Real Madrid have already earned over €130 million this summer without major player sales

By admin — In News — July 8, 2026

   ​While much of the chatter this summer has centered on Real Madrid’s incoming transfers, the club has nonetheless assembled an impressive financial reserve through a well-orchestrated strategy of player sales, sell-on clauses, and departures from the academy. The latest Real Madrid transfer news underscores how effective Florentino Perez’s long-term plan has become, with Los Blancos now reporting more than €130 million in transfer profit.
Rather than counting on blockbuster sales alone, Real Madrid has built its approach around retaining future rights to academy graduates and former players. This policy continues to yield meaningful financial rewards year after year, contributing steadily to the club’s bottom line. The standout contributor to Real Madrid’s transfer profit this season has been the Nico Paz deal. The midfielder’s permanent move to Como arrived at a value of €60 million, delivering the largest single financial boost of the summer for Los Blancos.
Another substantial windfall followed Victor Munoz’s transfer to Liverpool. The Premier League club activated Munoz’s €40 million release clause after his stint at Osasuna, and Real Madrid retained 50% of his economic rights. That arrangement guarantees the Spanish giants €20 million from the deal. In addition, Alvaro Rodriguez’s imminent move to Bournemouth is expected to add to Real Madrid’s growing earnings. The striker is closing in on a €30 million transfer, with the club set to receive €12.5 million immediately and a further €2.5 million in performance-related bonuses.
AC Milan’s permanent signing of Alex Jimenez has also generated €10 million for Real Madrid. Earlier in the year, AC Milan completed the transfer, and Madrid benefited from their retained interest. These types of deals illustrate the club’s model: Real Madrid often negotiates to hold 50% of a player’s rights, ensuring ongoing financial returns as the player changes hands or achieves performance milestones.

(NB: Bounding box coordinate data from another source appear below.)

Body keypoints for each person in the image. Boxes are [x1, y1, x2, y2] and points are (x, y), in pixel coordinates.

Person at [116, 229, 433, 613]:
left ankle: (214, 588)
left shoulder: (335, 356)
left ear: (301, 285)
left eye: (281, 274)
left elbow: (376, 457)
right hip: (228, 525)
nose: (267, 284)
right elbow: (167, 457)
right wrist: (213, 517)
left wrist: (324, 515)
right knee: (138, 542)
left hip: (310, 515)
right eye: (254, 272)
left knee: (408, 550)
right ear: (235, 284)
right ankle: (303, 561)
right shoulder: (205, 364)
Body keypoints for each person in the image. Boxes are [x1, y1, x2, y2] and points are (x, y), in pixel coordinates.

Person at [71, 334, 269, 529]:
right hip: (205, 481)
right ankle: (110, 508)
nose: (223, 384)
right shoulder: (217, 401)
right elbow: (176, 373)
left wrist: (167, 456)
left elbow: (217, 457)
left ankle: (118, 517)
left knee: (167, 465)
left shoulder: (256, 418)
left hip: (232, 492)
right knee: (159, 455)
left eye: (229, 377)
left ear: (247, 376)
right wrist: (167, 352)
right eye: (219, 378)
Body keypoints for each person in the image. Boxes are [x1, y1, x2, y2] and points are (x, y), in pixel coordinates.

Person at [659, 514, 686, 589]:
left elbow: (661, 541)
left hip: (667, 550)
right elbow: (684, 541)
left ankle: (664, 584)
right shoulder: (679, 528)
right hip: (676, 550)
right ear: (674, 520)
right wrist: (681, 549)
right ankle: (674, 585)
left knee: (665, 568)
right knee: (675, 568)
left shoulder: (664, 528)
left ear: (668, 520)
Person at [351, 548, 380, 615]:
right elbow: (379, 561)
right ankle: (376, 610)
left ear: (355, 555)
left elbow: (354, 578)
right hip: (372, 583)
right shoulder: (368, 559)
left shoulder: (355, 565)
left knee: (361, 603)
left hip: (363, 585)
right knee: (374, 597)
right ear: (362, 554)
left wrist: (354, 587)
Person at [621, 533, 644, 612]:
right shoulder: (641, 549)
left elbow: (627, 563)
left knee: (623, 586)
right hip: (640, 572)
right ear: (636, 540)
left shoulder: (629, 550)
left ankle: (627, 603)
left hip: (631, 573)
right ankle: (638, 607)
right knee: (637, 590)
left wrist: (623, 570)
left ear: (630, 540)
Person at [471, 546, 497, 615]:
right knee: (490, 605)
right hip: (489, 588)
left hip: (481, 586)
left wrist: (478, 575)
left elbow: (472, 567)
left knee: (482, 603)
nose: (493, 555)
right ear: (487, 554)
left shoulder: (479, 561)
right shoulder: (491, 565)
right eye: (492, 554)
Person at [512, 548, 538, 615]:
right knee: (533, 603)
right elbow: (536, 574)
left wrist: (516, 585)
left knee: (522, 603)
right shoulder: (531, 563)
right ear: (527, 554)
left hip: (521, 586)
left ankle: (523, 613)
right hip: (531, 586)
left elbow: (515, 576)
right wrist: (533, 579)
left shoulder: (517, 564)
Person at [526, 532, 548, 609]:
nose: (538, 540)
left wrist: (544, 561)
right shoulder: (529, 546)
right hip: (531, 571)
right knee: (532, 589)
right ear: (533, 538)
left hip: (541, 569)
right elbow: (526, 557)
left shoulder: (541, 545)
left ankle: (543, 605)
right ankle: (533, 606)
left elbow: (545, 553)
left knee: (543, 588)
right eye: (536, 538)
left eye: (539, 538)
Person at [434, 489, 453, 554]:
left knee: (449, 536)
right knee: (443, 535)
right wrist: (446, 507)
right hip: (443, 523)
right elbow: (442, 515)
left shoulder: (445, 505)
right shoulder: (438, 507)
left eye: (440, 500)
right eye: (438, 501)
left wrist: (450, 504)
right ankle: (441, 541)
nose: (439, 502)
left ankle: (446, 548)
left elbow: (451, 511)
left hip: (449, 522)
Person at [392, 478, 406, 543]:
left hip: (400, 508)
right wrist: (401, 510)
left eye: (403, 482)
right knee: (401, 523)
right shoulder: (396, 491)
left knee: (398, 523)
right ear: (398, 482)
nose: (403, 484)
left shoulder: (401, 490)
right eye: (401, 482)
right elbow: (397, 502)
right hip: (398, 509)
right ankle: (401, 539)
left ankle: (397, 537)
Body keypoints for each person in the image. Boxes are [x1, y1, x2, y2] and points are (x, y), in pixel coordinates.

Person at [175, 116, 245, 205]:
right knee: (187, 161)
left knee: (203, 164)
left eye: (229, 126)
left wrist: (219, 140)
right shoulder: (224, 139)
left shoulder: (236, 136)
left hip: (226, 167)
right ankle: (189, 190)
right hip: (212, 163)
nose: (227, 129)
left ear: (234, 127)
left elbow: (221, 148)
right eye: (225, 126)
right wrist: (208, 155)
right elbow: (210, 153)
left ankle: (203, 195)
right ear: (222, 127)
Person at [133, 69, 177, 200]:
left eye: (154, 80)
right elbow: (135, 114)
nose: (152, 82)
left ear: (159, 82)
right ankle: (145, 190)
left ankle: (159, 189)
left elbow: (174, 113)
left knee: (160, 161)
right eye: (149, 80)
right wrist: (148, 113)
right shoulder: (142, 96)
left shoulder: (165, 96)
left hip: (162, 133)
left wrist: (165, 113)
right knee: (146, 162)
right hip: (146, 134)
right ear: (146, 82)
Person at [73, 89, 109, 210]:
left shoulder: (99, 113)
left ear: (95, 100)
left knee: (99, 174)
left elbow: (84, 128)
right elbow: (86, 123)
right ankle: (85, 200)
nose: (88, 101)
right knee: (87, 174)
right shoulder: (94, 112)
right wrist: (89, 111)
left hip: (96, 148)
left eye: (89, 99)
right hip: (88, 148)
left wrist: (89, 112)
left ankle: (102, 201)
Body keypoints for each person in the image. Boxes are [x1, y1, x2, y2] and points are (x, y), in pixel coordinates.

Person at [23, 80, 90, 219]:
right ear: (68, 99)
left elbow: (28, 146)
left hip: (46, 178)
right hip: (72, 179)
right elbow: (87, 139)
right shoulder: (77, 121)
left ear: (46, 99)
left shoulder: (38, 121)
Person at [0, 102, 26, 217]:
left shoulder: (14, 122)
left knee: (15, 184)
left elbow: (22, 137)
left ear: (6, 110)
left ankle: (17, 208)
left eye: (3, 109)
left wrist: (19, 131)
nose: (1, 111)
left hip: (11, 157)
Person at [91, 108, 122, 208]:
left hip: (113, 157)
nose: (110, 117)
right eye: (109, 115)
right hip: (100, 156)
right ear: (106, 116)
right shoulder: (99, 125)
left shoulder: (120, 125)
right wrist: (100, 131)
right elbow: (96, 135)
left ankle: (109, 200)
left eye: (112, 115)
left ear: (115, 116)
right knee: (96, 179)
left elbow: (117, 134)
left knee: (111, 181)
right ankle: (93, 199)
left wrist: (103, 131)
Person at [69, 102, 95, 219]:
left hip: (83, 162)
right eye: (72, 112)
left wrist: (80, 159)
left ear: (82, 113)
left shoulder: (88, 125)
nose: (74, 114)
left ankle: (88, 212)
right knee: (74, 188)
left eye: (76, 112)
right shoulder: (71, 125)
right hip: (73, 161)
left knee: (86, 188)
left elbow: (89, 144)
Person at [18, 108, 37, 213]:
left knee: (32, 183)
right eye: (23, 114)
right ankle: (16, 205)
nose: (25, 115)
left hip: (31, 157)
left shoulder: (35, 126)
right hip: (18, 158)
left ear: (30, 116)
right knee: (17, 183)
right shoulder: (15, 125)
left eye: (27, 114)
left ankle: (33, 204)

One of the clearest illustrations of Real Madrid’s transfer model comes from Mario Gila’s move from Lazio to AC Milan. With Real Madrid still owning 50% of his rights, the club pockets an additional €15 million as part of the €30 million overall package agreed between Lazio and Milan. This arrangement allows Madrid to benefit from future negotiations without needing to renegotiate a new contract.

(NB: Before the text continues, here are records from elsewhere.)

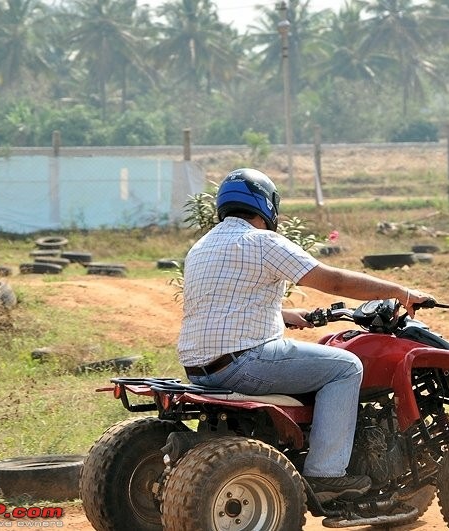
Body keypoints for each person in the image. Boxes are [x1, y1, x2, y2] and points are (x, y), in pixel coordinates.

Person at [177, 168, 434, 503]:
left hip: (199, 369)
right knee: (346, 367)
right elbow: (334, 281)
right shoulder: (264, 242)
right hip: (243, 363)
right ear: (267, 206)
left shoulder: (202, 246)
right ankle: (327, 475)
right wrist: (400, 291)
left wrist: (282, 314)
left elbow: (220, 301)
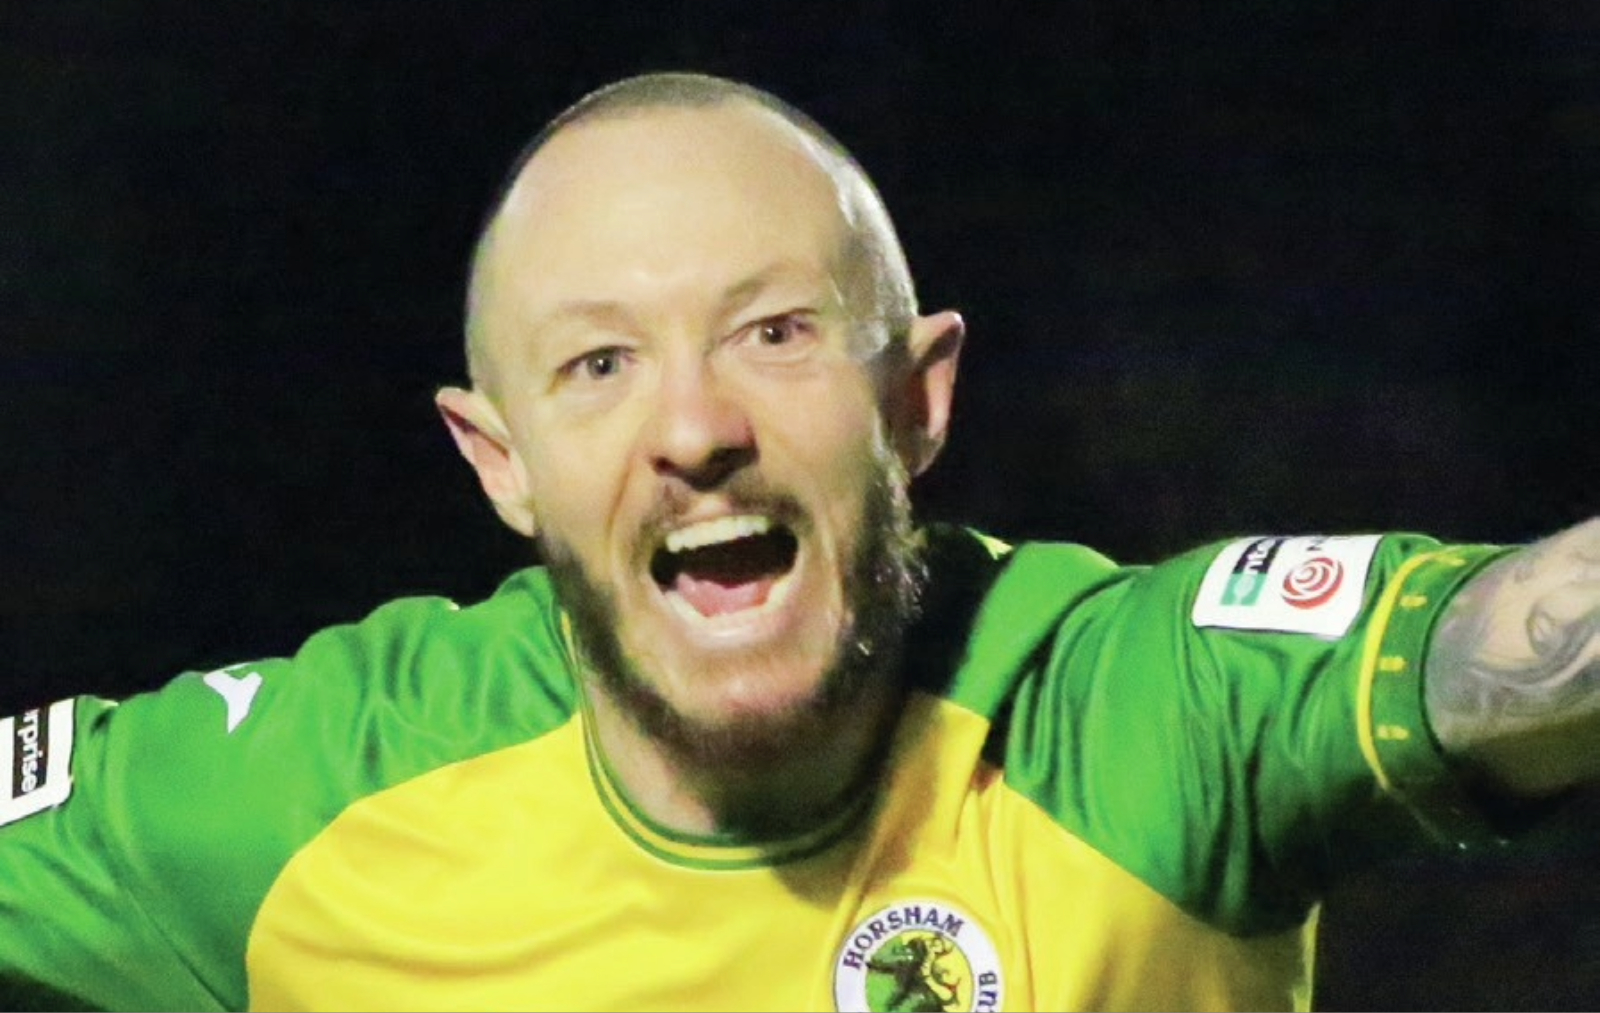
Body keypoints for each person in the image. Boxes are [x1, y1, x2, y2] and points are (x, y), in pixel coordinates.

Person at [0, 70, 1594, 1013]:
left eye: (774, 330)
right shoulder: (300, 803)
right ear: (502, 464)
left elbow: (1504, 642)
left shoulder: (1142, 724)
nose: (696, 428)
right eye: (599, 364)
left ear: (916, 401)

The Real Madrid transfer updates also feature Mario Martin’s move to Getafe. After a successful loan spell, Getafe exercised their purchase option, enabling Real Madrid to earn €3.5 million by selling 50% of the midfielder’s rights. This kind of structured deal highlights the club’s preference for partial stakes and future earning potential rather than a single, exhaustive sale.
Finally, a further deal is nearing completion, with Fran Garcia’s transfer to Real Betis expected to generate around €4 million. As with several recent transactions, Real Madrid will retain 50% of the left-back’s economic rights, allowing the club to benefit from any future transfer activity should Garcia move on again. This recurring 50% ownership approach is a key feature of Madrid’s strategy, designed to maximize long-term financial returns while maintaining strategic flexibility on the field.

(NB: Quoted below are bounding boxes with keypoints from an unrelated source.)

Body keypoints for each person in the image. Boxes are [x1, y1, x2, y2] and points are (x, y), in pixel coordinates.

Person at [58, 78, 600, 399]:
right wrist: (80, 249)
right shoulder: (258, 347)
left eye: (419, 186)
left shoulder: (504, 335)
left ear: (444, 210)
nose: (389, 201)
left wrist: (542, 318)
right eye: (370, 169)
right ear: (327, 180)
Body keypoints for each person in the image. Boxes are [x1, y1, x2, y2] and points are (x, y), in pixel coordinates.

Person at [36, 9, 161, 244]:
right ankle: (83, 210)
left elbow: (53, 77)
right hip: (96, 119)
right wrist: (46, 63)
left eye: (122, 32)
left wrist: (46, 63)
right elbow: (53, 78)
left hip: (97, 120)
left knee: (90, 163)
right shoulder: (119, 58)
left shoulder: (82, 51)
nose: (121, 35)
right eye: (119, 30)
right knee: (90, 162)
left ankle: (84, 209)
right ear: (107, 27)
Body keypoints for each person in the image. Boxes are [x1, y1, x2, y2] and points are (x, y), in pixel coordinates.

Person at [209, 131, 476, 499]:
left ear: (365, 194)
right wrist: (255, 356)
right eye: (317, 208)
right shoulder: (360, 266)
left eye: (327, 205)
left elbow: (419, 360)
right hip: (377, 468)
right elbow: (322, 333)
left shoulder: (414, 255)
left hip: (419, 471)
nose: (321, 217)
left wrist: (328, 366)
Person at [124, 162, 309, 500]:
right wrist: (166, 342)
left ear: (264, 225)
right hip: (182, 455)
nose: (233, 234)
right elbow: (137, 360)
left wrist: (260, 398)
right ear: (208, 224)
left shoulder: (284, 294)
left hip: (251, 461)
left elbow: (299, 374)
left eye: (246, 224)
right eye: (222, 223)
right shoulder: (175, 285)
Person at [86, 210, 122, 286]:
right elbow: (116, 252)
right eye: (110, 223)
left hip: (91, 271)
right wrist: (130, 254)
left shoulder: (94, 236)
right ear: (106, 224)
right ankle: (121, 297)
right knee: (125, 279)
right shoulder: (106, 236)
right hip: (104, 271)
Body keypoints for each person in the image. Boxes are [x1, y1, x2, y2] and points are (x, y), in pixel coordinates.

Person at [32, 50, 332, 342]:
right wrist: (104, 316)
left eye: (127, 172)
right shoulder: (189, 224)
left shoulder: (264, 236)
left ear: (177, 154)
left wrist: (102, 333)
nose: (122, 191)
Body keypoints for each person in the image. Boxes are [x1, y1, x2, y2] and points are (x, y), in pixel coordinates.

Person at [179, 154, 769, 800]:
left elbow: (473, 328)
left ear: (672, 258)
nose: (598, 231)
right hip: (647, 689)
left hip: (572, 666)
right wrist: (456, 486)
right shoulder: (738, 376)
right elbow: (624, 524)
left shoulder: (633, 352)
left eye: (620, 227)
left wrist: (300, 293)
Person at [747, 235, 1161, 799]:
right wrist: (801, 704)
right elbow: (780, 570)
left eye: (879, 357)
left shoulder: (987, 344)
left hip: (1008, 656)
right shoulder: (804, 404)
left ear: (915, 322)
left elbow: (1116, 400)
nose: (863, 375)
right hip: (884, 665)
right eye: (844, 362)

In summary, Real Madrid’s current transfer activity demonstrates a disciplined, income-forward plan that blends immediate profits from selling players with long-term revenue streams from retained rights. By prioritizing future ownership, leveraging sell-on clauses, and capitalizing on academy graduates and former players, the club continues to generate substantial profits even as new signings arrive. This approach not only strengthens the club’s financial health but also reinforces its ability to reinvest in top talent and sustain success over the long term.